From what I have seen in various university budgets available online (and working a little behind the scenes), the operating costs that are dominated by either non-faculty/non-athletic employee costs or contracted services really do not tend to have a lot of variability, at least once you control for the labor market in question. These undoubtedly went up over time, particularly during the era when health and retirement benefits got so much more expensive. But that was more or less a universal effect.
Instead, the big cost variables between colleges are faculty costs, athletic staff costs, capital expenditures on things like labs and dorms, and . . . financial aid.
And so if you want smaller class sizes, fewer grad student TAs, better faculty research output, and so on–it costs. If you want the best coaches and training staffs and so on–it costs (well, most of the time–a few colleges end up with net internal profits from athletics, but not many; I think it is like around 20 of the 229 D1 schools, for example). Modernized labs and nicer dorms and such–it costs. More financial aid–it costs.
And so yeah, there are not a lot of areas here where you could cut variable costs without angering a lot of stakeholders who value what those costs have bought.

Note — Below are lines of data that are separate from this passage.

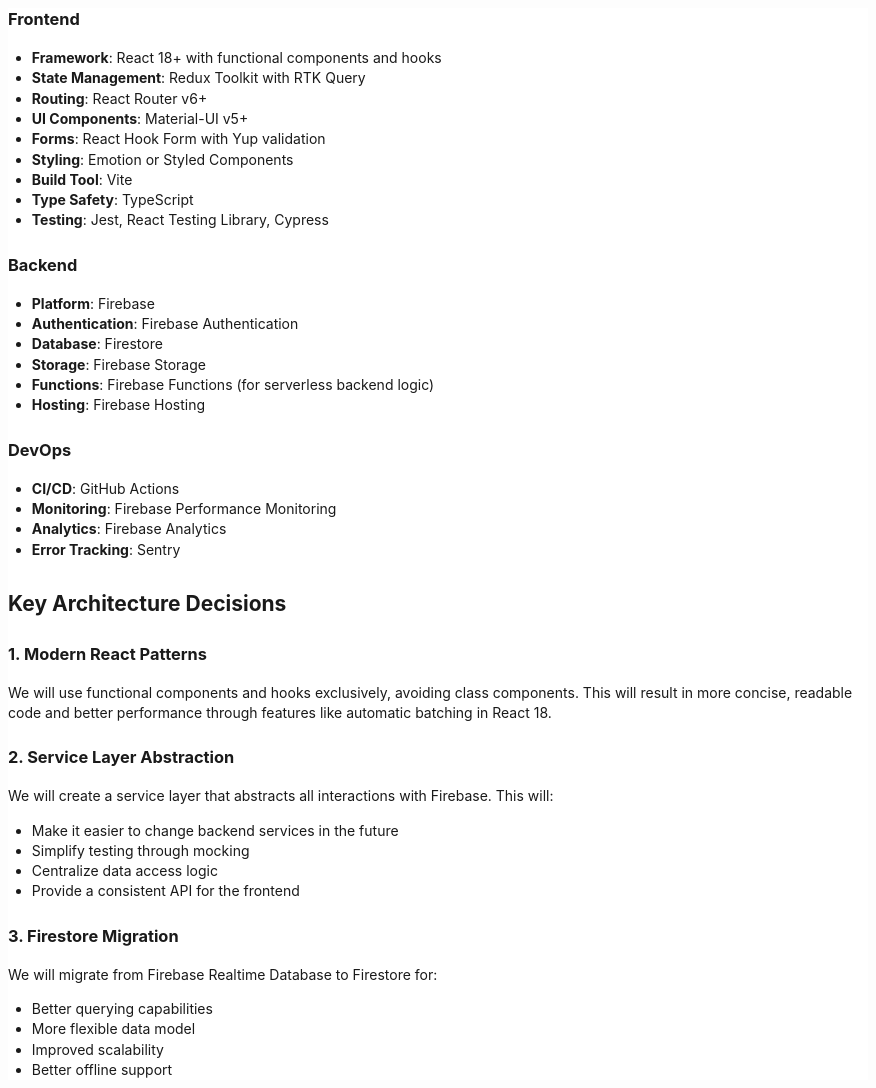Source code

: ### Frontend

- **Framework**: React 18+ with functional components and hooks
- **State Management**: Redux Toolkit with RTK Query
- **Routing**: React Router v6+
- **UI Components**: Material-UI v5+
- **Forms**: React Hook Form with Yup validation
- **Styling**: Emotion or Styled Components
- **Build Tool**: Vite
- **Type Safety**: TypeScript
- **Testing**: Jest, React Testing Library, Cypress

### Backend

- **Platform**: Firebase
- **Authentication**: Firebase Authentication
- **Database**: Firestore
- **Storage**: Firebase Storage
- **Functions**: Firebase Functions (for serverless backend logic)
- **Hosting**: Firebase Hosting

### DevOps

- **CI/CD**: GitHub Actions
- **Monitoring**: Firebase Performance Monitoring
- **Analytics**: Firebase Analytics
- **Error Tracking**: Sentry

## Key Architecture Decisions

### 1. Modern React Patterns

We will use functional components and hooks exclusively, avoiding class components. This will result in more concise, readable code and better performance through features like automatic batching in React 18.

### 2. Service Layer Abstraction

We will create a service layer that abstracts all interactions with Firebase. This will:
- Make it easier to change backend services in the future
- Simplify testing through mocking
- Centralize data access logic
- Provide a consistent API for the frontend

### 3. Firestore Migration

We will migrate from Firebase Realtime Database to Firestore for:
- Better querying capabilities
- More flexible data model
- Improved scalability
- Better offline support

Then your claim that ‘COA is skyrocketing’ is unsubstantiated. I am talking about net COA, not gross. Net COA is actually what people are paying and discounting is at an all time high. At many schools the large increases have been in gross tuition, not room and board.
It’s not unsubstantiated. It’s private, because unlike other posters, I don’t want to name names and my information is on specific schools.
As a parent, if I wasn’t paying attention to this while my children were in middle and high school, I would be being very foolish, don’t you think? He who fails to plan plans to fail.
There isn’t a difference between gross and net COA for everyone. At many schools, half of families are seeing equal figures between gross and net COA.
That’s true, and that seems to be the issue here…some on this thread are talking about making college costs lower for full pay families at highly rejective schools that don’t offer merit aid, while others would like to see the most needy of students be able to afford any college at all. Easy choice for me.
One more response and then I’m moving on, but the OP said for everyone, not what you said. Other posters introduced the idea of sectioning families by demographic group.
So it is true that if enough families of the students these colleges value are willing to pay the net costs necessary to get smaller class sizes, fewer grad student TAs, better faculty research output, competitive athletics, modernized labs, and/or nicer dorms–there will not be “market pressure” for universities to downgrade in those areas in order to reduce net costs.
Given that, the only public policy option would be to actually prohibit any university from spending more than others on those sorts of things in order to attract valued students and otherwise satisfy various stakeholders.
They certainly could, but that would only bring down the costs for a lucky few that get accepted into those college with multi-billion dollar endowments, certainly not “everyone”. Harvard could offer free tuition to all of its undergrads, but that will have zero impact on say, Ohio State Uni which educates a whole lot more kids every year.
But that also raises the question, why should the uber wealthy (think Bill Gate’s) children receive a lower cost of attendance at such a college? Why should teh scion of an oligarch get a lower cost to attend?
It’s so much easier to spend than to cut. There’s going to be opposition to cutting any benefits (once they’ve been taken for granted), whether in higher education or in the society as a whole. Doesn’t this problem of high cost in higher education mirror those we face elsewhere in the society?
Not to mention, that Congress likely does not have that Constitutional authority. (Congress could eliminate federal funding such as Pell grants to students who attend well endowed private schools, but that wouldn’t go over so well and woudl have nothing to do with costs.)